● RECORD EXCERPTS:
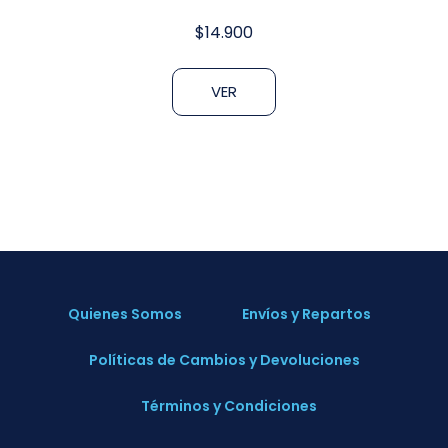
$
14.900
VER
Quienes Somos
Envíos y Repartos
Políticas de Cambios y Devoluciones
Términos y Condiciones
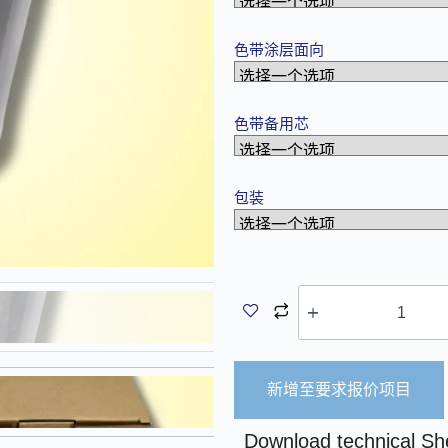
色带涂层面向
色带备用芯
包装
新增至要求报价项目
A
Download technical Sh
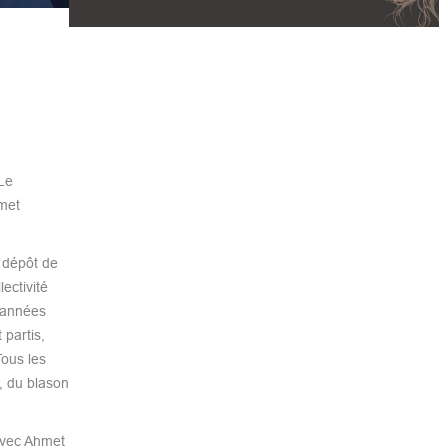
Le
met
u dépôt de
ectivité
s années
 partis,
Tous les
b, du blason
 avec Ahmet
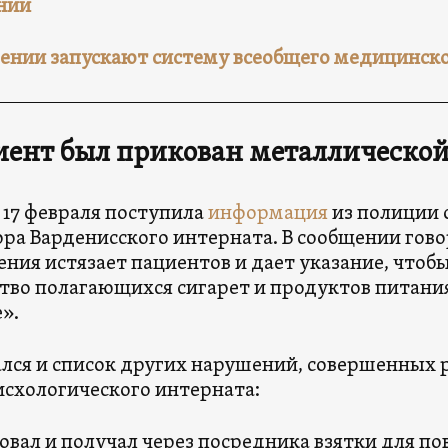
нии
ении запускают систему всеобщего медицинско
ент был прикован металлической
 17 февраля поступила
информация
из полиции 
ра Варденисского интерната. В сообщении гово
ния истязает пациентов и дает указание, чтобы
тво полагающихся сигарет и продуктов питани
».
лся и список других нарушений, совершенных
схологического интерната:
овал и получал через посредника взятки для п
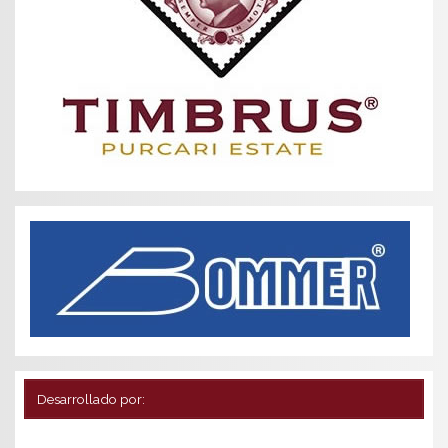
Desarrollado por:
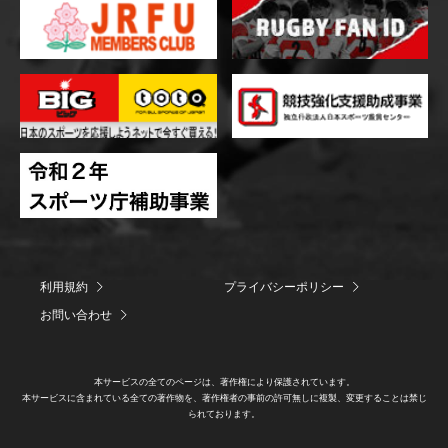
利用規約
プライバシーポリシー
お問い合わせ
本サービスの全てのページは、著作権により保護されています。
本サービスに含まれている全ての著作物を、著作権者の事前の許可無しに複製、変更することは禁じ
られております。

● WORK REQUIRED: Wherever a line in the entries holds "интерната", copy that line.

● OUTPUT BELOW:
ра Варденисского интерната. В сообщении гово
схологического интерната:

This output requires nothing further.